Maybe because each of the new signs could be as big as two old signs combined. And the law repeals itself, permanently, as soon as the state billboard inventory declines by at least 1,500 structures to about 11,000.
"It won't change the way Missouri looks," says Amelia Cottle of Scenic Missouri, which supports a Prop A-style alternative bill. If the sign companies' bill passes, expect those scarce state billboard permits to become pricy assets for the billboard companies. Want to put up a sign or start a billboard business? Go to Louisiana and buy some Missouri state permits from the Lamar billboard company. "It creates more of a monopoly for those who hold permits," Cottle notes.

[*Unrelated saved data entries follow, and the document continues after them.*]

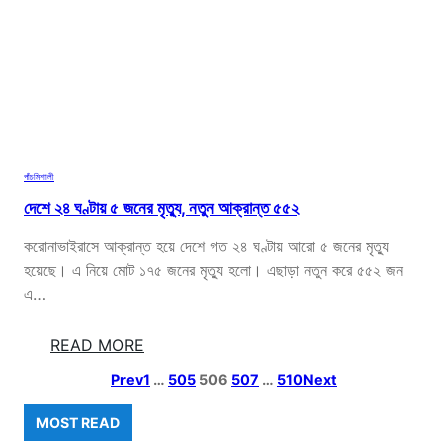
এ
টা
ই
শে
ষ
দে
খা
হ
পাঁচমিশালী
বে
দেশে ২৪ ঘণ্টায় ৫ জনের মৃত্যু, নতুন আক্রান্ত ৫৫২
ভা
বি
করোনাভাইরাসে আক্রান্ত হয়ে দেশে গত ২৪ ঘণ্টায় আরো ৫ জনের মৃত্যু
নি
হয়েছে। এ নিয়ে মোট ১৭৫ জনের মৃত্যু হলো। এছাড়া নতুন করে ৫৫২ জন
:
এ…
তি
শা
:
READ MORE
দে
Prev
1
…
505
506
507
…
510
Next
শে
২
MOST READ
৪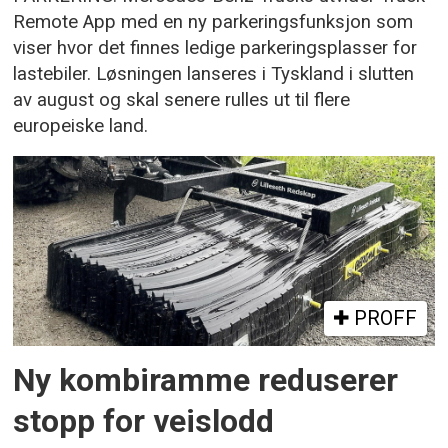
Remote App med en ny parkeringsfunksjon som
viser hvor det finnes ledige parkeringsplasser for
lastebiler. Løsningen lanseres i Tyskland i slutten
av august og skal senere rulles ut til flere
europeiske land.
PROFF
Ny kombiramme reduserer
stopp for veislodd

Sure, some Missouri billboards might come down: the smallest, oldest and most decrepit ones, Cottle says. More likely, however, those small signs will be made bigger as sign owners add "extensions." (Think guitar necks poking out from a Branson billboard.)
And the billboard industry can't get the law changed soon enough: Its bill includes an emergency clause calling for immediate enforcement upon the governor's signature.
Remember the dire warnings about economic collapse if Prop A passed? Small businesses would suffer, the billboard lovers told us. So why can't the sign companies find advertisers now?
Three months after the election, "Vote no on Proposition A. It's bad for business" still screams from pasted paper along eastbound I-670, just as drivers enter the jackass state. "Thanks, Missouri," chimes an added-on banner splayed across the campaign slogan. Why hasn't a small business bought that space?
Other out-of-season messages abound, such as phone-book billboards touting the "summer's hottest hits" that have razzed I-35 motorists downtown as they spun out on snow and ice all winter.
And unfortunately, we're all too often reminded that "Lamar is watching." Yes, the billboard companies are now just advertising themselves. Thanks, Missouri!